WHAT IS NEEDED → Transcribe the listing below exactly, without pictures.

INFORMATION SHOWN →
----------

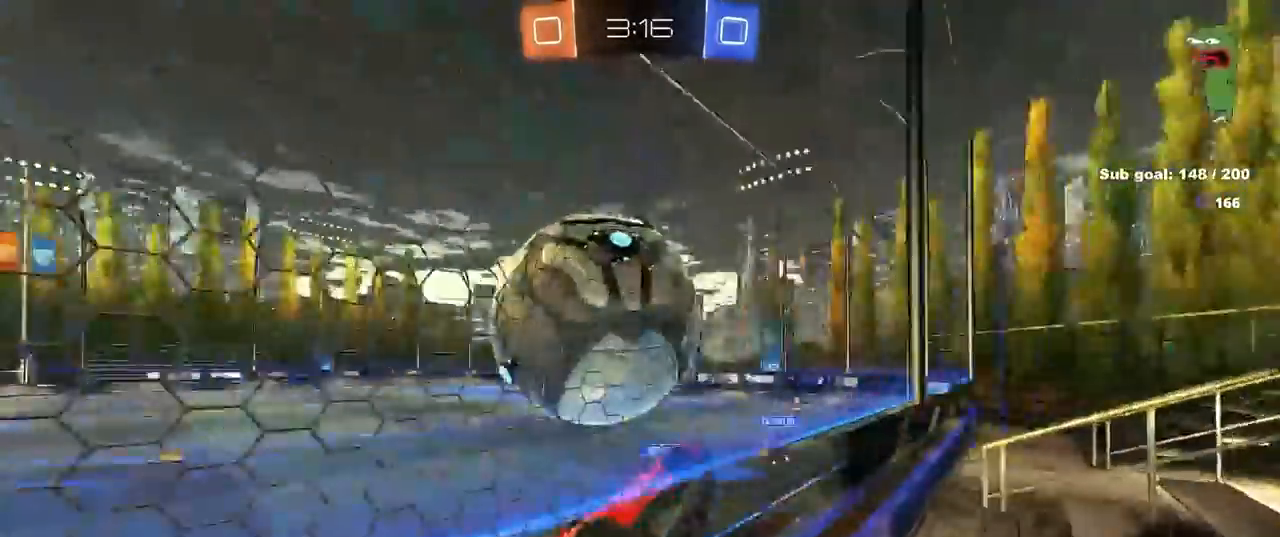
{"keys": ["w"], "mouse": [], "mouse_move": "still", "events": [[17, "d", "down"], [67, "d", "up"], [200, "a", "down"], [383, "a", "up"]]}
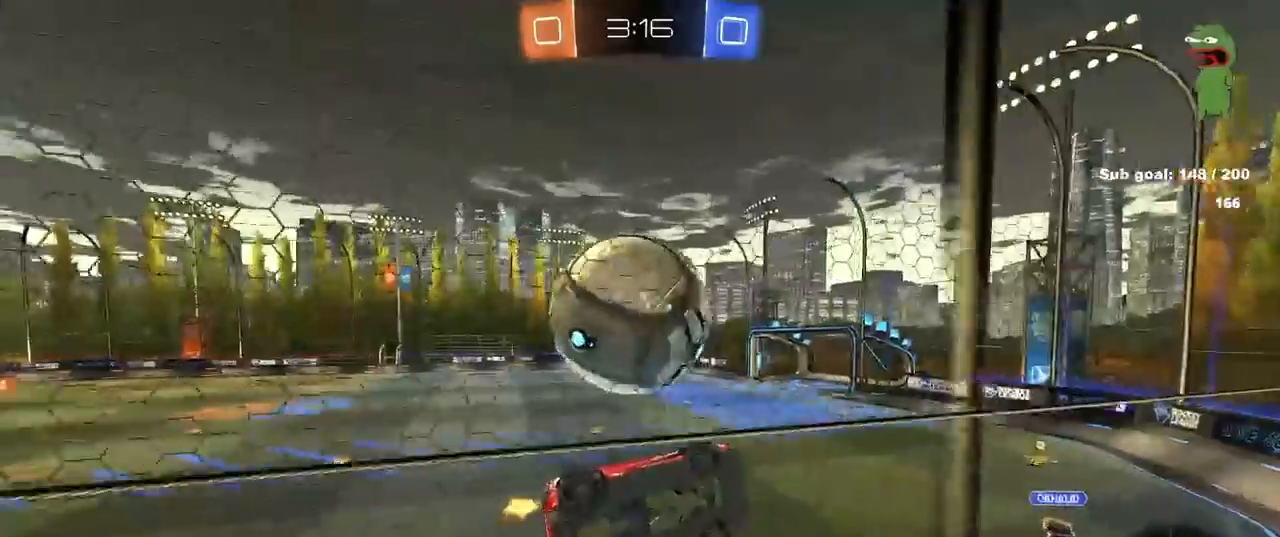
{"keys": ["w"], "mouse": [], "mouse_move": "still", "events": [[17, "s", "down"], [17, "w", "up"], [133, "s", "up"], [217, "w", "down"], [317, "a", "down"], [450, "a", "up"]]}
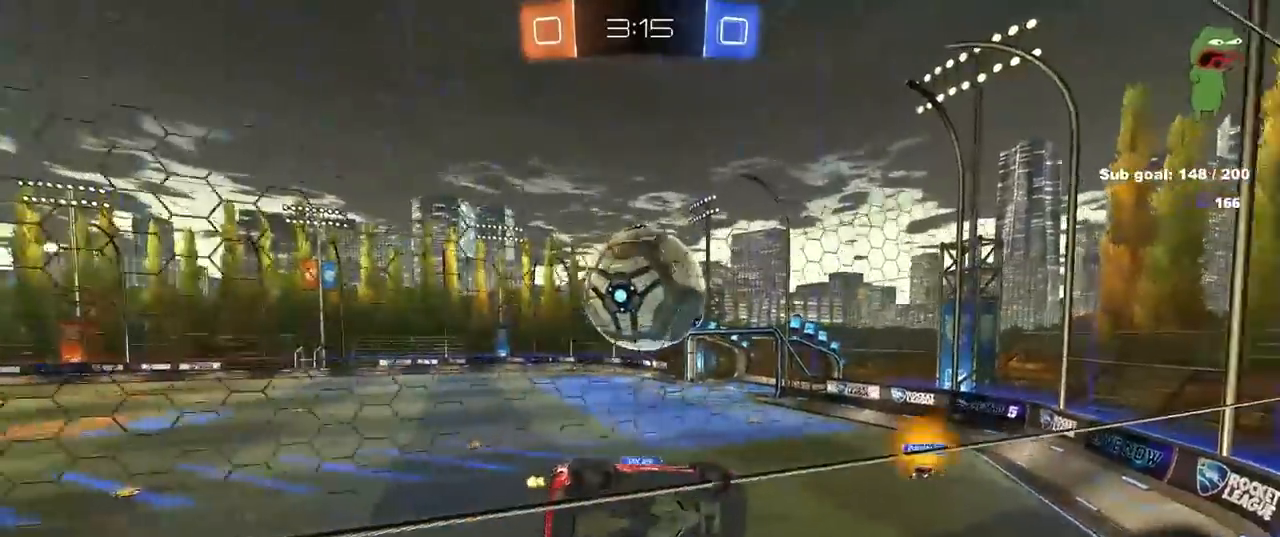
{"keys": ["a"], "mouse": [], "mouse_move": "still", "events": [[233, "d", "down"], [233, "mouse_right", "down"], [233, "w", "up"], [283, "s", "down"], [333, "a", "down"], [417, "d", "up"], [417, "mouse_right", "up"], [417, "s", "up"]]}
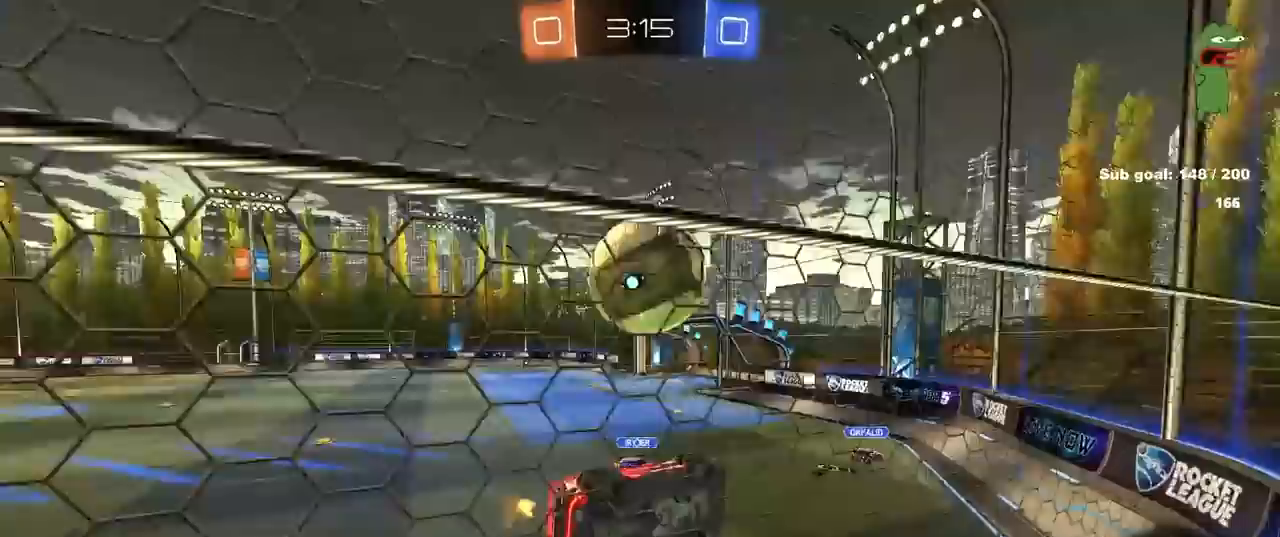
{"keys": ["a", "shift"], "mouse": [], "mouse_move": "still", "events": [[17, "shift", "down"], [17, "w", "down"], [67, "mouse_right", "down"], [200, "mouse_right", "up"], [250, "w", "up"], [383, "w", "down"], [483, "w", "up"]]}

----------

PROBLEM SOLUTION →
{"keys": ["w"], "mouse": [], "mouse_move": "still", "events": [[17, "d", "down"], [67, "d", "up"], [200, "a", "down"], [383, "a", "up"]]}
{"keys": ["w"], "mouse": [], "mouse_move": "still", "events": [[17, "s", "down"], [17, "w", "up"], [133, "s", "up"], [217, "w", "down"], [317, "a", "down"], [450, "a", "up"]]}
{"keys": ["a"], "mouse": [], "mouse_move": "still", "events": [[233, "d", "down"], [233, "mouse_right", "down"], [233, "w", "up"], [283, "s", "down"], [333, "a", "down"], [417, "d", "up"], [417, "mouse_right", "up"], [417, "s", "up"]]}
{"keys": ["a", "shift"], "mouse": [], "mouse_move": "still", "events": [[17, "shift", "down"], [17, "w", "down"], [67, "mouse_right", "down"], [200, "mouse_right", "up"], [250, "w", "up"], [383, "w", "down"], [483, "w", "up"]]}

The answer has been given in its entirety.